The clock, having recently found itself in the habit of waking early in the day, opened its single eye and surveyed the small, dark world in which it lived.
“It's morning, Maya. Time to wake up," the clock declared, quietly and evenly. The machine could not view the entire travel trailer that comprised its limited universe, as it occupied the same space perpetually. And so, upon hearing no response, but still sensing the fragile emotional state that it called wakefulness in a human nearby, it cleared its ersatz throat, and spoke again, this time with more conviction.
"As I am an artificial construct," the clock continued then, now officious and bubbly, "and not subject to the vicissitudes of human error, I can, therefore, assert, with a reasonable degree of surety, that it is, indeed, time to wake up."
“It’s too cold in here,” another voice said, groggily. This voice was organic and female, with the natural syncopation given to all living creatures. “My feet hurt. You know that a cold floor makes me disagreeable, and no one is going to hand over their hard-earned cash to a nettlesome fortune teller."
“I am well aware of your numerous imagined infirmities," the clock said. "Lights and heat coming on, presently."
Although incapable of autonomous thought, the machine still laughed inwardly to itself at the concept of its creator skating over an ice-cold floor, like a moon-pebble tumbling down a lunar hill. And with that, a bedside lamp winked on, and a space heater, parked well and safely away from Maya's collection of dolls and books, began to glow.
Maya kicked her sheets and blankets aside and sat up in her bunk. There were often more days than not when she almost despised the clock for its saccharine candor and artificial decorum, despite the fact that she had constructed it with her own hands, and bestowed it with life.
Almost, Maya thought, and, fortunately for the clock, today was not one of them.
“So, where has the wind dropped us today?” Maya then asked aloud. “Wait. Strike that question. I’ll know, soon enough.”
More lights, made to wring the last bit of life from a dying sun, winked on in succession. Maya stood and smoothed her cotton shift, then, as she did every morning, and walked to a cheval mirror.
“Do you notice anything different today? Any nascent physiological changes? That is, anything that should concern me?" Maya said although she knew that the clock, nor anyone else, could see her standing semi-nude before the looking glass.
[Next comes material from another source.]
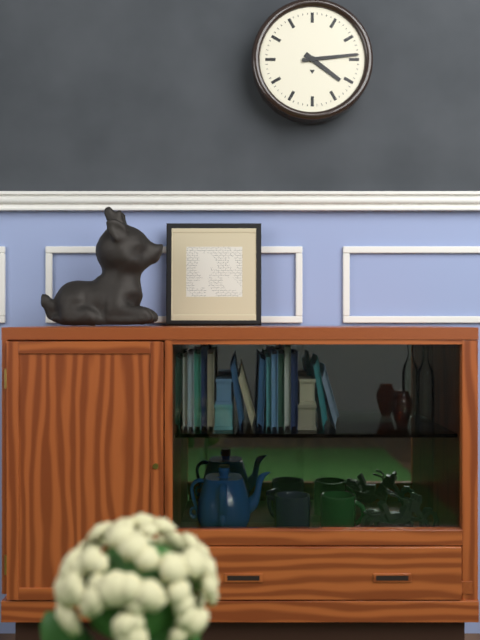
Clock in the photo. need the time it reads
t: 4:14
The clock mumbled something pithy about the ambient temperature and humidity level within her incommodious little caravan. Maya ignored the machine and continued her examination, taking note of her appearance; her face, body, limbs, and her lustrous, blue-black hair still retained their preternaturally youthful appearance, as they had, and would, for eternity.
Maya then turned from the mirror, walked to the window directly above her bunk, moved a curtain aside, and surveyed the trailer park outside.
”Look at this place," Maya said. "You know, Sometimes I wonder why the world doesn’t just give up on itself already.” The clock, unable to see the what, if anything, lay beyond the closed window, chose to remain silent, however and withheld its opinion instead.
Maya turned her gaze to the fairground just beyond the trailer park. The roustabouts were at work there, she reasoned, as she saw a scrim of dust rise into the same bleak, greenish sky that loomed over all of Ravensback, Michigan.
Then she closed the curtain and returned to her solitude and shadows.